Вика, и ее семья были вхожи в наш дом ещё во времена вечеринок, когда королевством правила моя прекрасная мама. Ее родители были преподавателями в институте, естественно работающими и живущими в Москве, а Вика жила рядом с нашим домом по соседству у бабушки и дедушки, сначала она приезжала сюда как на дачу лишь по выходным, но со временем до конца освоилась здесь, перевелась в местную школу и осела здесь до недавних времен. Немудрено, что молодежь всегда сбегает в столицу, но здесь другая причина. Пару лет назад Вика стала убийцей, она убила нашего неродившегося ребенка, сделала аборт не спросив моего мнения, с тех пор от Владимирской области ей тошно, точнее от меня. Сами посудите, бежать в Москву ей нет смысла, так как она ещё до пандемии работала на удалёнке, она офигенный разработчик, проще говоря девка с головой, может зарабатывать сидя дома в любой точке мира, а захочет столичного веселья, так машина под боком и здравствуй Moscow never sleep. Как говорится – здесь все сложно.
Нельзя сказать, что между нами четко очерченный любовный треугольник со всеми его вытекающими. Между нами троими нет тайн и вечных клятв, здесь нет обещаний и никто никому не должен. Мы есть друг у друга с наших трёх лет. И не надо нас характеризовать как хиппи с их свободной любовью, у нас как-то все иначе.

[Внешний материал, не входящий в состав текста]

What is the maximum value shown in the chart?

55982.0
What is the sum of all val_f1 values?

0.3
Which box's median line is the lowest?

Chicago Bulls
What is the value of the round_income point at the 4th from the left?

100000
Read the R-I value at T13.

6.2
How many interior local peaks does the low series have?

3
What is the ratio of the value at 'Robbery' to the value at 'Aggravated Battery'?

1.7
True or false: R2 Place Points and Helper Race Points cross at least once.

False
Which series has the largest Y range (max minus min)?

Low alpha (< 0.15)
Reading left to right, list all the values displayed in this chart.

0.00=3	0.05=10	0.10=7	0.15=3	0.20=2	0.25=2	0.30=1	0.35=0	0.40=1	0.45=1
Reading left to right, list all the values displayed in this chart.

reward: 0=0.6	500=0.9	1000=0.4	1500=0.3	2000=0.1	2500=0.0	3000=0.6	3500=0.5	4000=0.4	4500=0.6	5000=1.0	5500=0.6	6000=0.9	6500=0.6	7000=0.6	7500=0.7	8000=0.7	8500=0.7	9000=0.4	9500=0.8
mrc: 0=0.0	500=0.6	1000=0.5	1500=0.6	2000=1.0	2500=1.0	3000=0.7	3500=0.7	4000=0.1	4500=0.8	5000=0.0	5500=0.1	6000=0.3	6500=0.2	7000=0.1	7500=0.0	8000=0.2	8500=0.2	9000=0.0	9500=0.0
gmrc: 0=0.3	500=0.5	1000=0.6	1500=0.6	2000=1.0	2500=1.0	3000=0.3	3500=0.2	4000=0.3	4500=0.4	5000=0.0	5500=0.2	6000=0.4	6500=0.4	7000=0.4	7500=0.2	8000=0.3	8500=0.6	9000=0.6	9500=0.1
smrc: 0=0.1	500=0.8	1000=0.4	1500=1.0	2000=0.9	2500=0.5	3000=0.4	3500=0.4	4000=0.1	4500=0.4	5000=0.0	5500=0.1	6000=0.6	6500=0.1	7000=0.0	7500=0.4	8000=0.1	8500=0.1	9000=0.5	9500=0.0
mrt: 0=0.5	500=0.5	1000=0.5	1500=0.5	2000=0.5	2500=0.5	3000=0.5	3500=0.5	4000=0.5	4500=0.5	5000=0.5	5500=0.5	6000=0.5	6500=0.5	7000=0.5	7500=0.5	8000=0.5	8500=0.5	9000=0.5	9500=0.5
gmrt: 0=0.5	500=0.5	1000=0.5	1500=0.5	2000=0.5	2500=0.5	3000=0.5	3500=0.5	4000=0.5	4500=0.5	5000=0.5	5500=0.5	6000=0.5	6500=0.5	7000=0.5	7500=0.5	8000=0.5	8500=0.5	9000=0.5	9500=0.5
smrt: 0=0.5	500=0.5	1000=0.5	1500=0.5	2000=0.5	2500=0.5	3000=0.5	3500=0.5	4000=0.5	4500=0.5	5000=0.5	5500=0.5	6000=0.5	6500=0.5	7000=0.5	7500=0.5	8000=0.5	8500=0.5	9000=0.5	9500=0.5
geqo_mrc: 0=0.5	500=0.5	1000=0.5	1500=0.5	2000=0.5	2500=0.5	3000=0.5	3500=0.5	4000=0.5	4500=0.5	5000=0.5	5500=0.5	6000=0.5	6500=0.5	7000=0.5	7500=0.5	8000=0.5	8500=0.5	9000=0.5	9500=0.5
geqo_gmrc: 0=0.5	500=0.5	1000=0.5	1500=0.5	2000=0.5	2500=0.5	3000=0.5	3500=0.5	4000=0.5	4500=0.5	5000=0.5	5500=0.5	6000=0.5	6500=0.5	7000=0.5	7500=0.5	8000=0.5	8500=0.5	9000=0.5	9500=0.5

На моей кровати застеленной голубым покрывалом, это кстати Маринина замшелая идея покупать нам со Стефой покрывала голубого и розового цвета как положено мальчикам и девочкам, без учёта того, что нам на двоих уже аж пятьдесят два года, ну в смысле каждому по двадцать шесть. Так вот, я раскладываю свои вещи на своей той самой кровати, укрытой голубым покрывалом. Стопка с парочкой льняных рубашек, стопка из пяти футболок и пара шорт, ах да, и незаменимый набор купальщика в виде резиновых шлепок и плавок. Из обуви только кроссовки, в них и полечу. На деревянном паркете лежит открытый и изголодавшийся по приключениям чемодан. Я бездушно швыряю в него стопки с одеждой, которые несколько секунд назад были аккуратными, а сейчас сверху я созерцаю кляксу из текстиля. Так не пойдет, в конце концов я молодой мужчина необременённый супругой которой нужно тащить с собой десятикилограммовую косметичку, и ребенком вояж которого немыслим без влажных салфеток, подгузников и мешка бестолковых игрушек. В общем в жопу чемодан, и да здравствует рюкзак помещающийся в ручную кладь. Сами посудите, весь мой Кутюр не превышает веса в три килограмма, так зачем мне квадратный попутчик на колесиках. Участь чемодана печальна, ему снова грустить в шкафу.